La primera la vi hace tres días, posada en un tapón de una botella. El tapón estaba en una de las macetas de la terraza y aún conservaba algo de agua de las últimas lluvias. O quizá eran unas gotas de rocío. El hada estaba agarrada con sus manitas en el borde, inclinada hacia delante, bebiendo. Creí que era uno de esos mosquitos de los que habían hablado en las noticias, la nueva especie que llegaba este verano para masacrarnos y chuparnos la sangre hasta dejarnos secos. No había mucha diferencia. Fue el brillo leve de las alas al contacto de un temprano rayo de sol lo que me obligó a fijar mi atención.

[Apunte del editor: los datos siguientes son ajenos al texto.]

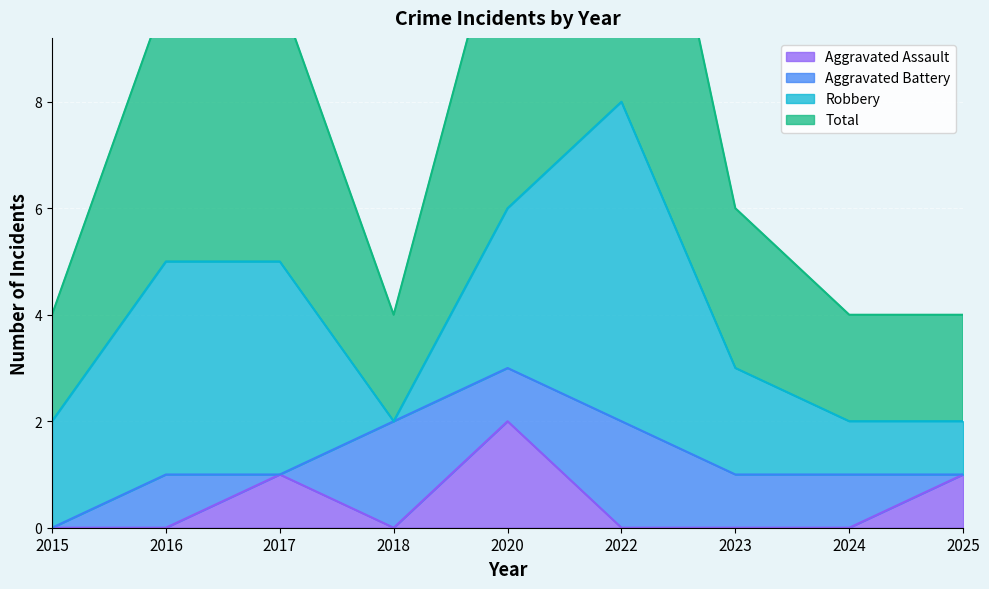

At which category is the sum across all series the highest?

2020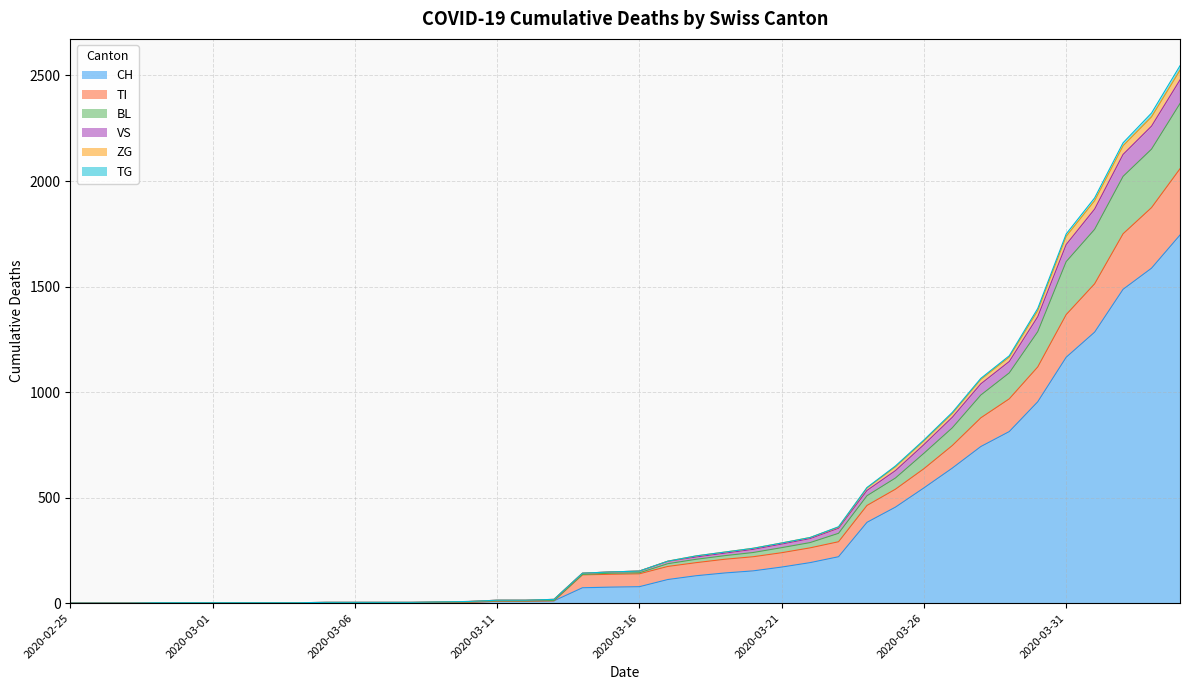

What is the maximum value for CH?

1744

Me acerqué lo suficiente para verla bien, justo antes de que emprendiera el vuelo y se alejara. No sé si me miró. Son diminutas. Mucho más de lo que había imaginado por los libros. Minúsculas, diría yo. A simple vista, es complicado distinguirlas de un insecto. Pero no son insectos. Y de noche… A oscuras… ¿Cómo puede nadie diferenciarlas? El instinto está ahí. La costumbre, también. El zumbido que te ronda en la oscuridad obliga al manotazo sin apenas ser consciente. Había tres manchas de sangre en total. Dos en la pared y una en la almohada. Sin contar la de las manos, que supuse derivaba de aquellas otras. No encontré cadáver alguno. Soy un asesino. Y ahora tendré que vivir con la duda de si aquello que maté de madrugada eran simples mosquitos o, acaso, hadas.